The evil boding of the "seven whistlers," or flock of plovers, in Lancashire, has been previously referred to. In Lancashire and the north of England magpies are termed pyanots. The old formula, which attributes certain results as the consequence of their appearance, is still firmly believed in, viz.:—"One for sorrow, two for mirth, three for a wedding and four for death." Intelligent persons, yet, from mere habit, on the sight of a magpie, involuntary turn round three times, or mark a cross with the toe on the ground, in order to avert the calamity supposed to be attendant upon its untoward presence. The original name, when fully expressed, appears to have been maggott pie. Shakspere mentions it under this designation, when, in Macbeth, he refers to its use in divination. He says:—

Augurs and understood relations have
By maggot pies, and choughs, and rooks, brought forth
The secret'st man of blood.

The woodpecker, perhaps, of all the fire-bringing birds, has most permeated the ancient mythologies.
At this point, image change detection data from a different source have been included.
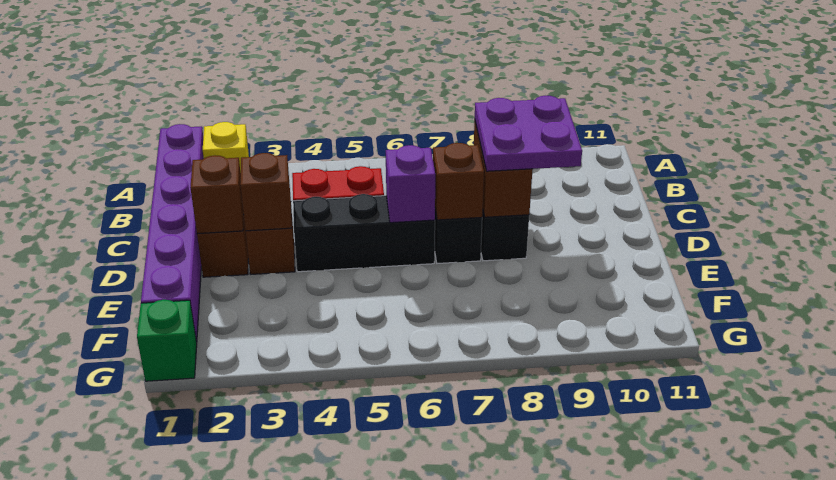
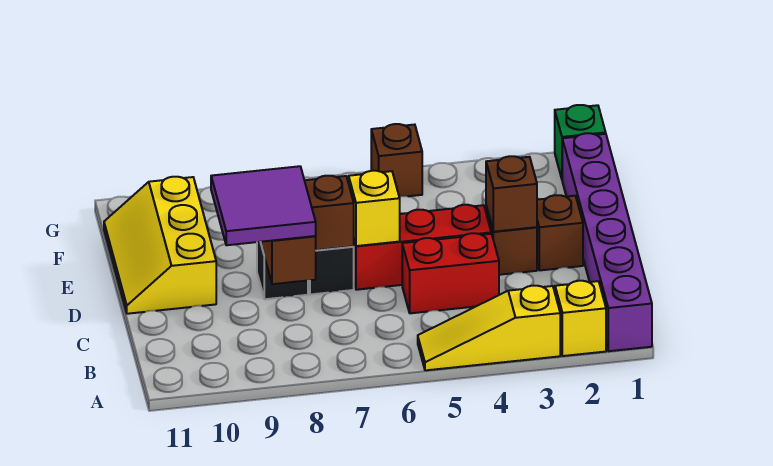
none -> yellow 1x3 slope [418,286,560,370]
purple 2x2 plate [475,96,582,171] -> purple 2x2 tile [211,166,316,245]
brown 1x1 brick [190,155,244,234] -> brown 1x1 brick moved to [371,124,422,197]
black 1x3 brick [293,194,435,272] -> red 1x3 brick [353,205,491,290]
purple 1x1 brick [386,145,435,223] -> yellow 1x1 brick [349,171,400,246]
none -> yellow 2x3 slope [104,177,216,314]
The Latins named it Picus, whose brother (or double), Pilumnus, was the god of bakers and millers. In early times the millers pounded their corn with a pestle, and pilum signified both pestle and javelin, which are equally types of the thunderbolt. The tapping of the beak of the woodpecker was regarded as partaking of a similar character. On the birth of a child it was customary at Rome to prepare a couch for Pilumnus and Picumnus, who were believed to bring the fire of life, and were supposed to remain until the vitality of the infant was indisputable. The Romans likewise styled the woodpecker Martus and Feronius, from the god Mars and the Sabine goddess Feronia. The name Feronia is indicative of fire or soul bringing, and is intimately connected with that of Phoroneus, the Prometheus of a Peloponnesian legend, relating to the original procuration of the heavenly fire. Dr. Kuhn says both names are identical with the epithet commonly applied to the Aryan fire-god Agni, Churanyu, which signifies "one who pounces down, or bears down rapidly."

Picus was the son of Saturn, and the first King of Latium, as well as a fire-bringing bird. This, Kelly observes, "is only another way of saying that he, too, like Manu, Minyas, Minos, Phoroneus, and other fire-bringers, is the first man; and therefore it is that, under the name of Picumnus, he continued in latter times to be the guardian genius of children, along with his brother Pilumnus."